Morire nello spazio, senza tuta spaziale
Sulla Terra, il calore si trasferisce in uno di questi tre modi: convezione, conduzione e radiazione. I primi due richiedono il contatto fisico con la materia affinché il calore possa fuoriuscire, ma ce n’è pochissima nello spazio, quindi il corpo resterebbe probabilmente caldo molto più a lungo di quanto farebbe sulla Terra. Come in un thermos sottovuoto.
Il sangue si congelerebbe ma poi sublimerebbe lentamente. Sulla Terra l’acqua ha tre stati (solido, liquido e gas) in base alla sua temperatura, tuttavia, lo stato della materia dipende in realtà dalla pressione e dalla temperatura.
Nello spazio l’acqua passa direttamente dal ghiaccio al gas. Di conseguenza, un astronauta appena morto probabilmente sembrerebbe normale ma, dopo poche ore, si congelerebbe, e dopo alcuni mesi probabilmente si esiccherebbe.
La decomposizione sulla Terra si verifica perché batteri, funghi e animali scompongono il corpo per nutrirsi.

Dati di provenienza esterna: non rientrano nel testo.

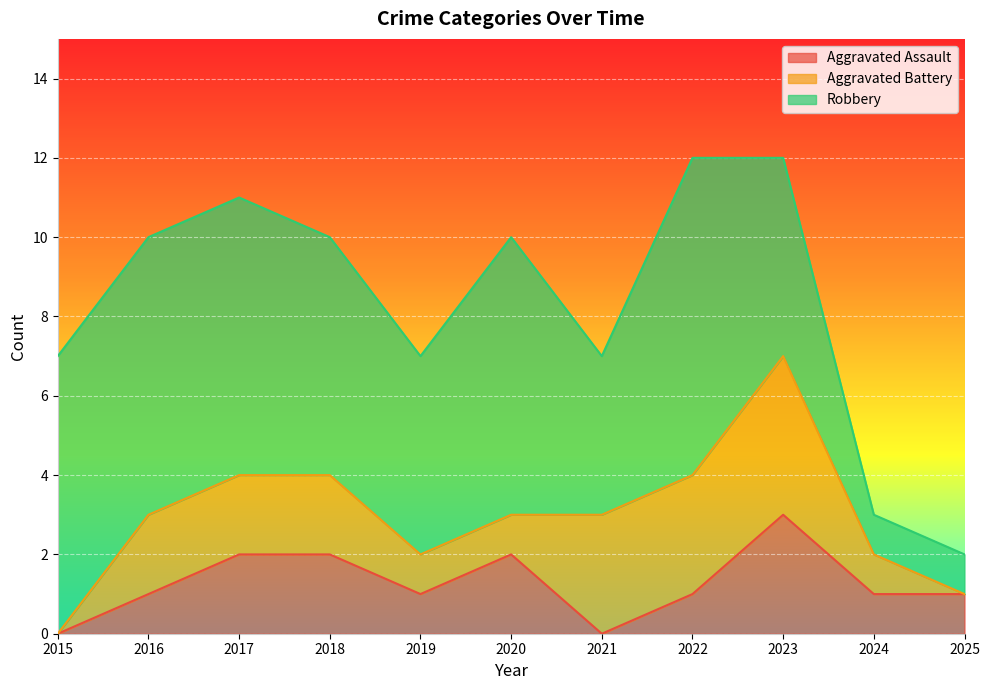

Between 2016 and 2020, which series saw the biggest shift?

Aggravated Assault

Tuttavia, quasi tutti richiedono ossigeno per vivere. Pertanto, è molto probabile che la decomposizione nella spazio sarebbe estremamente lenta. Se il corpo fosse esposto alla luce solare diretta, potrebbe schiarirsi nel tempo.

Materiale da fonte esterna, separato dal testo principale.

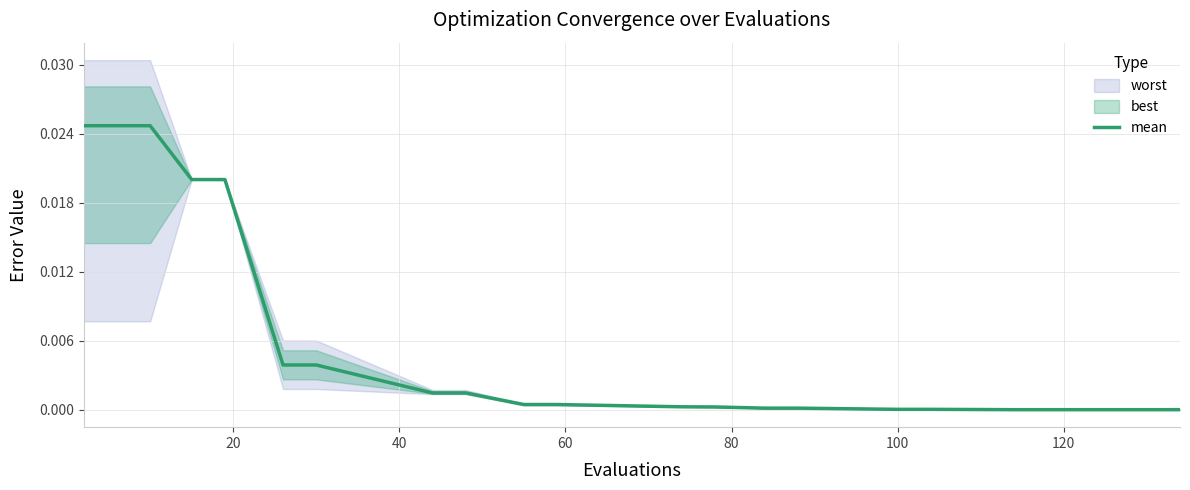

The chart shows a value of 0.0 at 9. True or false?

False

Paul Sutter è ricercatore presso l’Osservatorio Astronomico di Trieste e visiting scholar presso il Center for Cosmology and Astro-Particle Physics della Ohio State University.
Sutter ospita anche i podcast Ask a Spaceman e RealSpace e la serie di YouTube Space In Your Face. Lui ha rilasciato questa ipotesi:
L’azoto disciolto nel flusso sanguigno vicino alla superficie della pelle si raccoglierebbe in piccole bolle. Queste bolle espandendosi, farebbero gonfiare il corpo fino a circa il doppio della dimensione, partendo dalle mani e dai piedi.
Si chiama ebullismo. La temperatura, o meglio, la mancanza di temperatura, non ucciderà subito.
Il motivo per cui puoi ottenere l’ipotermia così rapidamente nell’acqua non è la temperatura dell’acqua stessa, è che l’acqua è davvero brava a condurre e convogliare il calore lontano da te.
Qualsiasi calore prodotto dal metabolismo del corpo viene risucchiato. Ecco perché i subacquei indossano le mute: per intrappolare uno strato d’acqua e impedire che porti via quel prezioso calore corporeo.
Nel vuoto non c’è convezione e nemmeno conduzione. Questo lascia solo la radiazione. Ogni essere umano emette luce, nello spettro infrarosso, per irradiare calore a circa 100 watt.
Una lampadina era l’analogia perfetta per la produzione di energia di una persona, finché non siamo passati tutti ai CFL e ai LED.
Nello spazio non c’è niente che isoli, quindi alla fine si morirebbe per congelamento. Quella perdita di 100 watt di calore non è poi così tanto rispetto alla pura massa del corpo.
Ciò che alla fine condanna è il sistema circolatorio del tuo corpo. Non c’è aria nello spazio il che significa che non c’è ossigeno. Ma il tuo sangue non lo sa. Supera i tuoi polmoni, pronto a prendere altro O2, e continua ad andare, con o senza passeggero.
Il tuo cuore continua a battere e quel sangue privo di ossigeno va ovunque dovrebbe andare. Ad esempio, nel cervello.
Affamato di ossigeno, il cervello entra in modalità di spegnimento per risparmiare energia. Circa 15 secondi dopo aver lasciato la sicurezza della camera di equilibrio, si perderebbe conoscenza.
Non si è ancora un cadavere, però. Tutti gli altri organi dovranno spegnersi per la mancanza di ossigeno, per raggiungere quella che negli ambienti medici è chiamata “morte”.
Una morte orribile, gli astronauti ne sono a conoscenza ma l’amore, il fascino per il paesaggio spaziale è talmente assuefacente che una morte così, la farebbero volentieri pur di stare nello spazio infinito.